Source text: Begin
Modern Love: Borscht Crostini
Shared by Leah Koenig
With all due respect to matzo ball soup, borscht is my Ashkenazi comfort soup of choice. I’m not talking about the chilled version, though that too hits the spot on a shvitzy day. I’m talking about steaming hot, fragrant, ruby-colored borscht that comes brimming with tender cabbage, carrots, and beets, and topped with a downy cap of sour cream. That’s the stuff my Jewish food dreams are made of.
It makes sense, of course. My mother's family's roots are Russian and Lithuanian - places where a taste for borscht runs in the veins. I ate the soup occasionally as a kid, but really fell in love with it after moving to New York in my early 20s. There, at the counter of B&H Dairy, an ancient kosher/vegetarian restaurant in the East Village, I tried the most garlicky, deeply savory bowl of borscht imaginable - and never looked back. When my husband and I were first dating, we would often stop at B&H after a night out for a borscht fix. He taught me the trick of ordering a matzo ball in your borscht. It seemed blasphemous at first, but it's actually genius: the soup's flavor soaks into the matzo ball, staining it a gorgeous shade of red. After that, I knew he was a keeper.
Source text: End
→ Directions
Write the next paragraph of the borscht piece, starting after its final sentence. The rows that follow are separate material with no connection to the borscht piece.
Given information: Begin
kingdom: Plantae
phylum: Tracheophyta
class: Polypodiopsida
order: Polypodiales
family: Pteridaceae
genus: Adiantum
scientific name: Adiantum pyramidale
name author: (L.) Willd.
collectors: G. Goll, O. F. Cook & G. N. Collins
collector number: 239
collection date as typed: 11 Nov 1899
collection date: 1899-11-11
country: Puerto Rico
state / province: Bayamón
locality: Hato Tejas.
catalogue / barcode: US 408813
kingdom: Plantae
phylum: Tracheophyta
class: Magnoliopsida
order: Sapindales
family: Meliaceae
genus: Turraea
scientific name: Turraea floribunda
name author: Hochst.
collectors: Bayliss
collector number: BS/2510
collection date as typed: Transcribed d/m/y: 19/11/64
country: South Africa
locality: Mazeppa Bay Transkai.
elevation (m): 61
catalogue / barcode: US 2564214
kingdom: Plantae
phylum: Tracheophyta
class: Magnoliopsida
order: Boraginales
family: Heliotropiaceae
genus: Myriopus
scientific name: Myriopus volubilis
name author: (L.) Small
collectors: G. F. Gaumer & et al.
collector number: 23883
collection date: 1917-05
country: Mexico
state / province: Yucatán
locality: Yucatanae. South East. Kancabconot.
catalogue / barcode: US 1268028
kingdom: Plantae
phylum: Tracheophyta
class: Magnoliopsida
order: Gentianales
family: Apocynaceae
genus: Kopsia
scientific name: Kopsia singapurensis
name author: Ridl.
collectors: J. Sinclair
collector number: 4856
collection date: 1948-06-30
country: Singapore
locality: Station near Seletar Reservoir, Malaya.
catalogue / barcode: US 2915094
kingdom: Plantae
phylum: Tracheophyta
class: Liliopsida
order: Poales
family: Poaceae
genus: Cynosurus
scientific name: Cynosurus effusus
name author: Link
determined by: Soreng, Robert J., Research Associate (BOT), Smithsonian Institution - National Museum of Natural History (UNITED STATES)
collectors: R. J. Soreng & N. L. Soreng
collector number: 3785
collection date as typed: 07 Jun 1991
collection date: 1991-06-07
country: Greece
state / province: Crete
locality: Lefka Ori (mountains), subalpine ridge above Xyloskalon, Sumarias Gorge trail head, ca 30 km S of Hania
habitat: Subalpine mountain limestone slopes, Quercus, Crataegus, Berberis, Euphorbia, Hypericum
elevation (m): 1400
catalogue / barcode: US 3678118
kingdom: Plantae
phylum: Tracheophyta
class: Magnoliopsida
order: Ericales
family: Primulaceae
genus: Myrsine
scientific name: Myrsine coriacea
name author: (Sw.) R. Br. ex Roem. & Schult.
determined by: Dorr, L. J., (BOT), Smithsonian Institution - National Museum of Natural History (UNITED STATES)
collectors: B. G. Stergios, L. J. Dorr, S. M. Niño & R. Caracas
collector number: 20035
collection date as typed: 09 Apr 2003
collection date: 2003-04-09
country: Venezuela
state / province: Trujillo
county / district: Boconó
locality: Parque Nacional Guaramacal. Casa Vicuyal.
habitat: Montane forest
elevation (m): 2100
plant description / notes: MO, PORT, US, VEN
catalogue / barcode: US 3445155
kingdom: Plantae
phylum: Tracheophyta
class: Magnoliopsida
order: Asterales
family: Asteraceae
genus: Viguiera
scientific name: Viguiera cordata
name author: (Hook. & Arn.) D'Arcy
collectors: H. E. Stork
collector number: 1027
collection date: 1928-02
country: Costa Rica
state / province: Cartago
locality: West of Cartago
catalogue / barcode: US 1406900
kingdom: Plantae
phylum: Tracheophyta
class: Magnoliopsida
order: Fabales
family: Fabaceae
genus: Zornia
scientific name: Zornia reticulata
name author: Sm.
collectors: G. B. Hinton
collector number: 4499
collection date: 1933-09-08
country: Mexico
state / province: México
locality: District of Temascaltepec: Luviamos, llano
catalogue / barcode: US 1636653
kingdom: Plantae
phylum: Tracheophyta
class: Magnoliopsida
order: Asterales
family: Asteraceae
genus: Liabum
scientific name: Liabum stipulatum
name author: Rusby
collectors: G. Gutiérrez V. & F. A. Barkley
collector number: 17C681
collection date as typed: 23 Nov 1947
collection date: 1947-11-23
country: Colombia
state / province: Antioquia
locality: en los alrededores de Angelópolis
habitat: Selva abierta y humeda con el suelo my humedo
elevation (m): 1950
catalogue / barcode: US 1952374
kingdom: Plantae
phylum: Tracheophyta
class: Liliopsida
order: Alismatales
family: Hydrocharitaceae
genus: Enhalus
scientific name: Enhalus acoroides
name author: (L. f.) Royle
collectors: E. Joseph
Given information: End
→ Exercise answer
As a food writer who focuses primarily on Jewish cuisine, I constantly think about ways to take old world flavors and bring them into a contemporary context. While working on my forthcoming cookbook, the Little Book of Jewish Appetizers (which comes out in August), I decided to transform the building block flavors of the soup I love so much into something new. The result: borscht crostini.